The majority invokes the presumption that the court relies on only proper considerations in sentencing. This presumption may be overcome by an express indication that the court based its sentence on improper considerations. (Phillips, 127 Ill. 2d at 537.) The record supplies just such an express indication here. At the hearing on defendant’s post-sentencing motion, the judge interrupted defense counsel’s argument concerning the severity of the sentence to ask: "You mean one fellow is entitled to an attempt to murder *** because he has no record?” The judge did not respond to counsel’s reminder that the jury found him not guilty on that charge. The trial judge’s remarks cited in the motion showed his inclination to sentence for attempted murder, and the comments after sentencing indicated that, despite the jury’s acquittal of defendant on that charge, the court did, in fact, sentence defendant for attempted murder.

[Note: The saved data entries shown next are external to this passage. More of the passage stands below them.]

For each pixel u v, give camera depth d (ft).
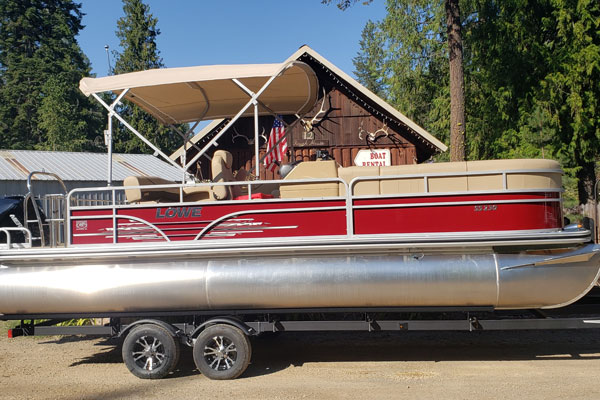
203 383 20.83
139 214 22.21
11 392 20.24
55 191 59.06
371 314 22.26
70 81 140.56
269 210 21.58
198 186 22.15
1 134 136.36
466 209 20.65
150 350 21.76
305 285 20.67
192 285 21.07
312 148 48.96
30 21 153.79
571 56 51.16
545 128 51.62
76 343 28.71
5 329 31.96
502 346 25.36
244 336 21.26
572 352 23.93
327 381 20.57
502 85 56.29
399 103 69.77
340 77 47.70
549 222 20.67
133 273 21.42
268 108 29.14
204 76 22.94
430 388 19.30
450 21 39.42
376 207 21.04
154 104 27.32
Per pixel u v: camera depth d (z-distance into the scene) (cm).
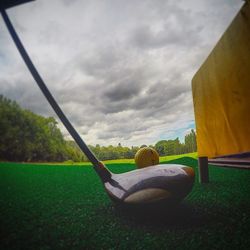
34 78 125
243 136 353
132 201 112
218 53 407
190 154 716
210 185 197
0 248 95
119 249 89
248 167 268
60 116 129
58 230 111
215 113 439
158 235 98
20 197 182
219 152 441
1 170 383
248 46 317
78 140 135
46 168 414
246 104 337
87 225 115
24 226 118
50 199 173
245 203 137
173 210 127
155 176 118
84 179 275
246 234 94
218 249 84
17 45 120
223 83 398
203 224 107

Because the Illinois legislature directs a judge accused of bias to transfer the motion for hearing before another judge, I would find that the judge’s appraisal of the merits of the motion was error which rendered all subsequent rulings void. Even if the judge could appraise the legal sufficiency of the motion and its supporting affidavit, the allegations here are "not frivolous or fanciful, but substantial” *67 (Berger v. United States (1921), 255 U.S. 22, 34, 65 L. Ed. 481, 486, 41 S. Ct. 230, 233), and sufficient to require a hearing before a judge not named in the motion. We have no valid decision of the trial court to review on any of the issues considered by the majority. Accordingly, I would vacate the judgment and remand for hearing before a different judge on the motion for substitution.